When a couple asks me if a particular home is a condo or a townhouse, I usually reply, “Yes.” Then comes the explanation. You see, a condominium is a form of ownership, while a townhouse is a form of construction, so a property can be one, or both, or neither.
A condo(minium) is a property in which you only own the interior, but not the outside of the home or the land on which it sits. Rules vary, but in a condo you are not responsible for the roof, siding and deck, as well as maintenance of the lawn, trees and shrubs near the home. Anything inside the home—including all the plumbing and wiring—is yours to love, insure and maintain.
A townhouse is any home that shares at least one wall with its neighbor, and it can have any number of stories. Technically then, a duplex is a form of a townhouse, so you’ll find duplexes listed along with condos and townhomes in multiple listing services. (Stay with me, class.)
A townhouse can be called a townhome, or town house, or town home. They all mean the same thing, and are important only if you are searching for homes on Google using keywords.
However. Humans tend to name things a certain way in order to make clarity out of a technical jumble. So everyone—including real estate agents—uses a simple rule: Townhouses are homes that are attached to their neighbors, have two or more stories and have no one living above or below the unit. Condos are one-level homes that resemble apartments, and are stacked on top of and alongside one another. If that’s what you thought all along, you were correct.
Sometimes a two-story townhouse can sit on top of a single-level condo, which makes things really fun to describe to potential buyers. The whole naming thing is important only in defining the home you want. (“I tap dance in the living room, so I can’t live in a condo.”)
Since both types of homes are usually condominiums, in both cases you get to pay a maintenance fee for the privilege of having someone else shovel your walk and cut your grass. There may be a management company or a homeowners association or both. The fact that there’s a monthly fee is a safe bet that you’re talking about a condo, but there are exceptions to that rule as well.
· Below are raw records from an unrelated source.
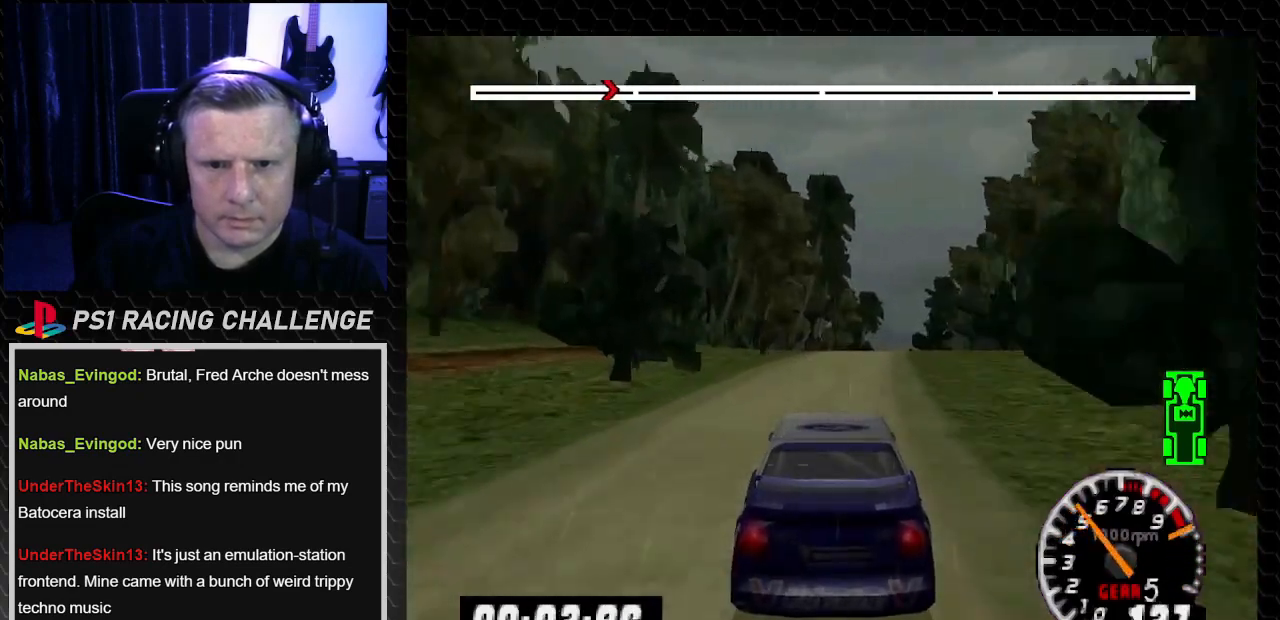
{"buttons": ["TRIANGLE"], "left_stick": "center", "right_stick": "up", "events": [[100, "DPAD_RIGHT", "down"], [100, "left_stick", "right"], [233, "DPAD_RIGHT", "up"], [233, "left_stick", "center"]]}
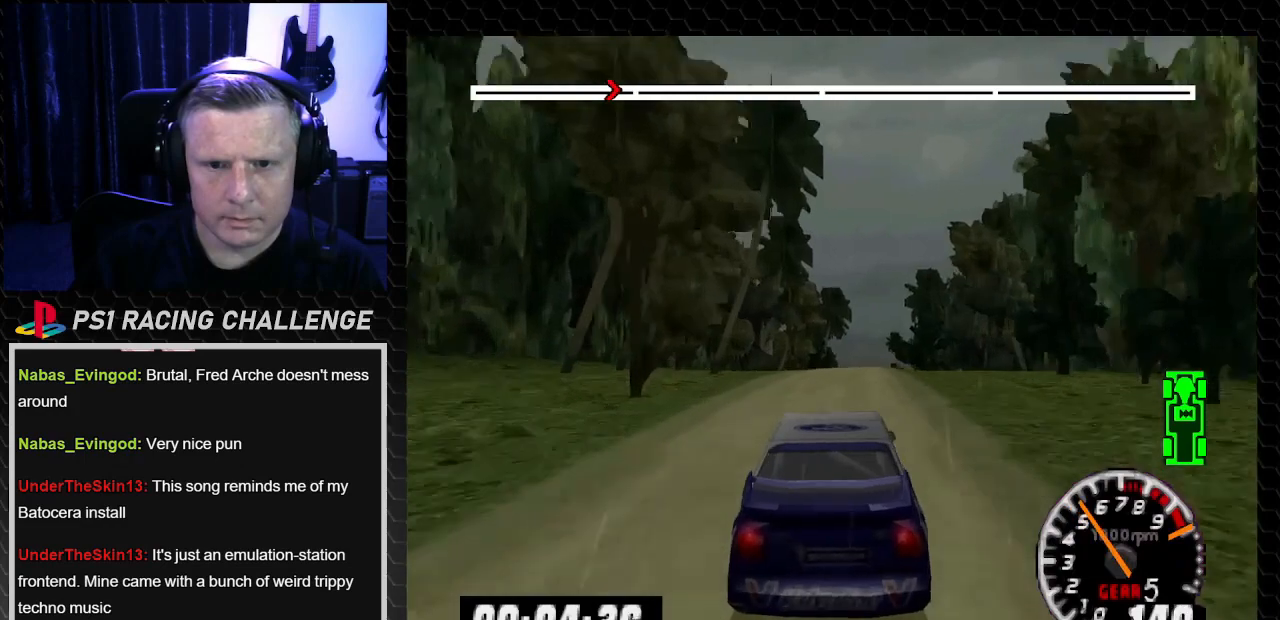
{"buttons": ["TRIANGLE"], "left_stick": "center", "right_stick": "up", "events": [[334, "DPAD_RIGHT", "down"], [400, "left_stick", "down-right"], [467, "DPAD_RIGHT", "up"], [467, "left_stick", "center"]]}
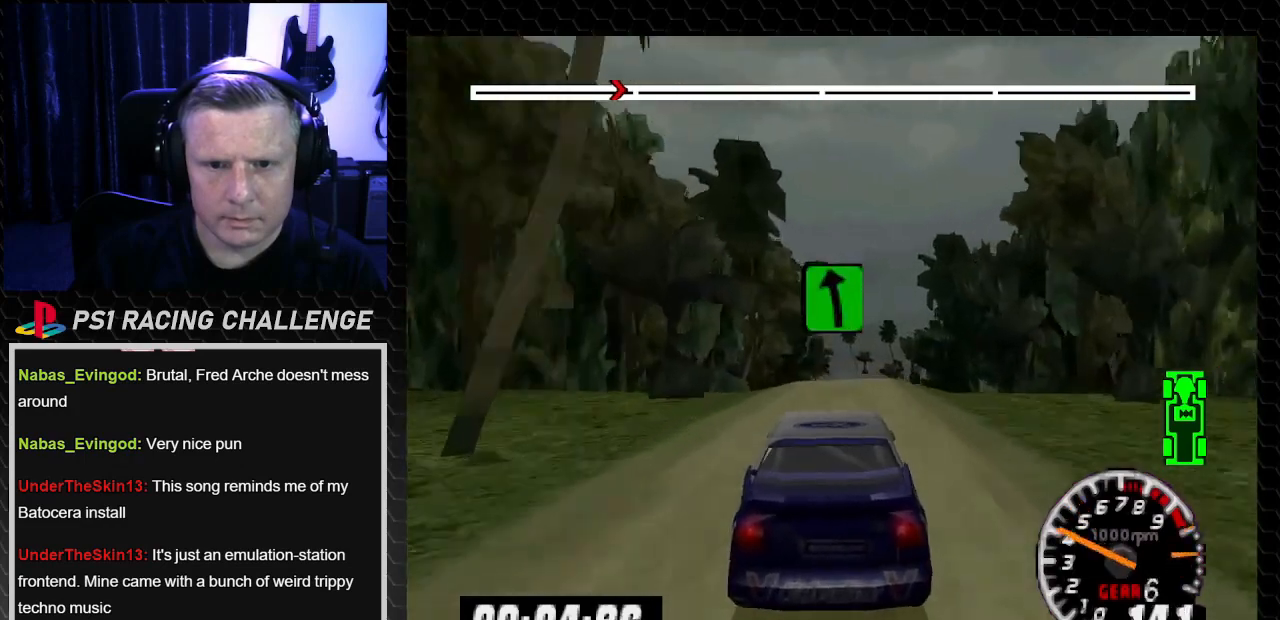
{"buttons": ["TRIANGLE", "DPAD_LEFT"], "left_stick": "center", "right_stick": "up", "events": [[500, "DPAD_LEFT", "down"]]}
The opposite of condominium ownership is “fee simple” ownership, where you get to own and take care of your home and the land on which it sits. Virtually all single family houses are fee simple, and you can happily tear the entire house down and build another in its place, provided you abide by all zoning laws.
If you think about this, it is possible then to own a townhouse that is fee simple or a house that is a condominium. Before you get too confused, just make sure that your real estate agent fully describes the home you are considering, including any homeowners association fees and your right to change anything on the property. To make the situation even more interesting, lenders have different mortgage rules for condos, townhouses and houses, so the exact description of the property is critical.
But this is not rocket science. Describe the home you want and your preferred lifestyle, and I will be happy to research your choices and advise you on the pros and cons of each. After all, what we call things and what attorneys call them is irrelevant, and they don’t count. You pay the mortgage, so you get to call your castle whatever you want.